Il y a quatre ans, la fondation Sommer, acteur incontournable du monde cynégétique, sonnait l'alarme. Dans un livre blanc, elle appelait à une réforme profonde de la chasse pour assurer sa survie dans une société où elle semble de plus en plus marginalisée. Aujourd'hui, ce constat est plus que jamais d'actualité.
Une baisse drastique du nombre de chasseurs
Il y a cinquante ans, la France comptait 2,5 millions de chasseurs. Ce chiffre est aujourd'hui tombé à un million. Si la tendance se poursuit, d'ici 2040, ils ne seront plus que 500 000, une projection que Philippe Dulac, président de la fondation François-Sommer, qualifiait déjà d'optimiste en 2021. Le livre blanc, intitulé « Retisser le lien entre la chasse et la société », se voulait une alerte face à cette érosion continue.

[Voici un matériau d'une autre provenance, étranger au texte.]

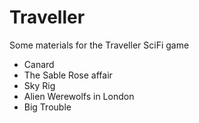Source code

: * Traveller

Some materials for the Traveller SciFi game
- Canard
- The Sable Rose affair
- Sky Rig
- Alien Werewolfs in London
- Big Trouble






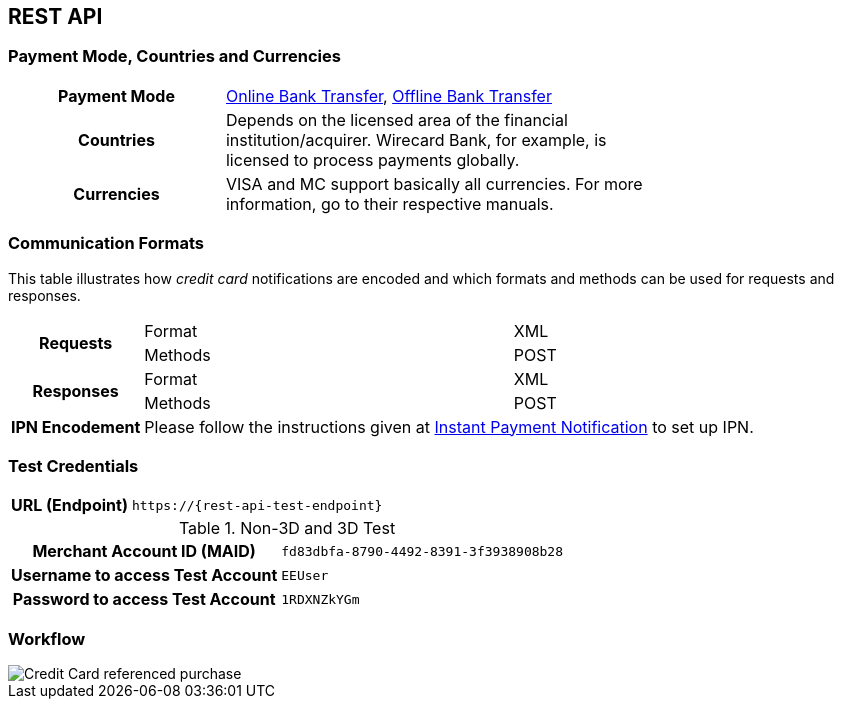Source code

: [#CreditCard]
== REST API

[#CreditCard_PaymentModeCountriesandCurrencies]
=== Payment Mode, Countries and Currencies

[width=75%,stripes=none,cols="1,2"]
|===
h| Payment Mode a|

<<PaymentMethods_PaymentMode_OnlineBankTransfer, Online Bank Transfer>>, <<PaymentMethods_PaymentMode_OfflineBankTransfer, Offline Bank Transfer>>
h| Countries | Depends on the licensed area of the financial institution/acquirer.
Wirecard Bank, for example, is licensed to process payments globally.

h| Currencies a|
VISA and MC support basically all currencies. For more information, go to their respective manuals.
|===

[discrete]
[#CreditCard_CommunicationFormats]
=== Communication Formats

This table illustrates how _credit card_ notifications are encoded and which formats and methods can be used for requests and responses.

[%autowidth,stripes=none]
|===
.2+h| Requests | Format | XML
                | Methods | POST
.2+h| Responses | Format | XML
                 | Methods | POST
h| IPN Encodement 2+| Please follow the instructions given at <<GeneralPlatformFeatures_IPN_NotificationExamples, Instant Payment Notification>> to set up IPN.
|===

[#CreditCard_TestCredentials]
=== Test Credentials

[%autowidth,cols="h,"]
|===
|URL (Endpoint) | ``\https://{rest-api-test-endpoint}``
|===

.Non-3D and 3D Test
[%autowidth,cols="h,"]
|===
|Merchant Account ID (MAID) |``fd83dbfa-8790-4492-8391-3f3938908b28``
|Username to access Test Account |``EEUser``
|Password to access Test Account |``1RDXNZkYGm``
|===


[#CreditCard_Workflow]
=== Workflow

image::images/11-01-credit-card/CreditCard-referenced-purchase.png[Credit Card referenced purchase]

//-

Une régulation plus efficace malgré moins de chasseurs
Paradoxalement, alors que le nombre de chasseurs diminue, les populations de grand gibier continuent de croître. L'artificialisation des sols progresse également : à ce rythme, l'équivalent de trois départements français de sol naturel pourrait disparaître d'ici 2040. Face à ce constat, le livre blanc insiste : « Il faudra mettre en place une régulation d'autant plus efficace que le nombre de chasseurs aura diminué. »
L'exemple allemand est cité comme une source d'inspiration : en 2020, 390 000 chasseurs allemands ont prélevé 890 000 sangliers, soit un rendement trois fois supérieur par chasseur par rapport à la France.
Huit chantiers et 88 propositions concrètes
Pour améliorer l'acceptation de la chasse par la population, le rapport préconise « davantage de responsabilités et d'éthique ». Il imagine huit grands chantiers : formation, sécurité, grand gibier, petit gibier, services écosystémiques, mode de chasse, partage de la nature et éthique. Ces chantiers sont assortis de 88 propositions très concrètes, allant de l'amélioration de la sécurité à la promotion d'une chasse plus respectueuse de l'environnement.
« La chasse est à un tournant de son histoire », concluait le livre blanc. Quatre ans plus tard, l'urgence est encore plus palpable, alors que le fossé entre chasseurs et autres usagers de la nature semble se creuser. La réforme n'a jamais semblé aussi nécessaire pour garantir la pérennité de cette pratique ancestrale.